▶ _AIM OF THE EXERCISE_
Reproduce everything in the records below from the line containing "## Deploy 👇" down to the line containing "Este es un clásico", keeping both of those lines.

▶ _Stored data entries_
* * *
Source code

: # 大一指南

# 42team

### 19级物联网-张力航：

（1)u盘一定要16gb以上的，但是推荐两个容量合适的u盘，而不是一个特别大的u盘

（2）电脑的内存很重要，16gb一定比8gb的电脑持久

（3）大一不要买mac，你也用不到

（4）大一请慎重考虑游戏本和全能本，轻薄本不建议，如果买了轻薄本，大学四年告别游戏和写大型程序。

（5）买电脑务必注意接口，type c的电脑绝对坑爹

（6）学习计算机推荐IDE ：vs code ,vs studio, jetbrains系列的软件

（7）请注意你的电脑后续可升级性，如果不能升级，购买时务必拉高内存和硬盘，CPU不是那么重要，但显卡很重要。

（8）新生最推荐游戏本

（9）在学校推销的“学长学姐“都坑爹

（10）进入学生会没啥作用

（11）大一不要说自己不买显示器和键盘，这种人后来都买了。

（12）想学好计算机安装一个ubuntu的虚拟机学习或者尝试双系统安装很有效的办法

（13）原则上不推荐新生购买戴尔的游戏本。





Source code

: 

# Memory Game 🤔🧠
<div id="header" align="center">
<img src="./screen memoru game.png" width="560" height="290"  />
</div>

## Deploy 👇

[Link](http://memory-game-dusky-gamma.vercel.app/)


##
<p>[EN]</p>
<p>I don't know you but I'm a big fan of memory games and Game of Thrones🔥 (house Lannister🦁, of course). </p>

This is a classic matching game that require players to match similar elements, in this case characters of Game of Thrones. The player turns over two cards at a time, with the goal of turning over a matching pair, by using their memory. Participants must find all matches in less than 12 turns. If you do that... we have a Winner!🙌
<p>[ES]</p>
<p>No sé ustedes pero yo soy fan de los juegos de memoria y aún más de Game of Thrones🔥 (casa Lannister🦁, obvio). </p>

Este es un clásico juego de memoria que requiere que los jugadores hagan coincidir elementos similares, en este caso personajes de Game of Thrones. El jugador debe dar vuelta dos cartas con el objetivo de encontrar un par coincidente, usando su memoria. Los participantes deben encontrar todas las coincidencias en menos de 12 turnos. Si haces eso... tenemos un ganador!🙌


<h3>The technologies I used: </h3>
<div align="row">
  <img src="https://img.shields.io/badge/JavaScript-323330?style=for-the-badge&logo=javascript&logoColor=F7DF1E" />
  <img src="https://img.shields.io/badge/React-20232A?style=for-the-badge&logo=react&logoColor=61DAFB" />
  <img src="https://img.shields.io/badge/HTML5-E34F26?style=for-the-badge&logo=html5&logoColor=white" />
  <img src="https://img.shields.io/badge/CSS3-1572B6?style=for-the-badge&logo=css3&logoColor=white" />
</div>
* * *
▶ _COMPLETED TASK_
## Deploy 👇

[Link](http://memory-game-dusky-gamma.vercel.app/)


##
<p>[EN]</p>
<p>I don't know you but I'm a big fan of memory games and Game of Thrones🔥 (house Lannister🦁, of course). </p>

This is a classic matching game that require players to match similar elements, in this case characters of Game of Thrones. The player turns over two cards at a time, with the goal of turning over a matching pair, by using their memory. Participants must find all matches in less than 12 turns. If you do that... we have a Winner!🙌
<p>[ES]</p>
<p>No sé ustedes pero yo soy fan de los juegos de memoria y aún más de Game of Thrones🔥 (casa Lannister🦁, obvio). </p>

Este es un clásico juego de memoria que requiere que los jugadores hagan coincidir elementos similares, en este caso personajes de Game of Thrones. El jugador debe dar vuelta dos cartas con el objetivo de encontrar un par coincidente, usando su memoria. Los participantes deben encontrar todas las coincidencias en menos de 12 turnos. Si haces eso... tenemos un ganador!🙌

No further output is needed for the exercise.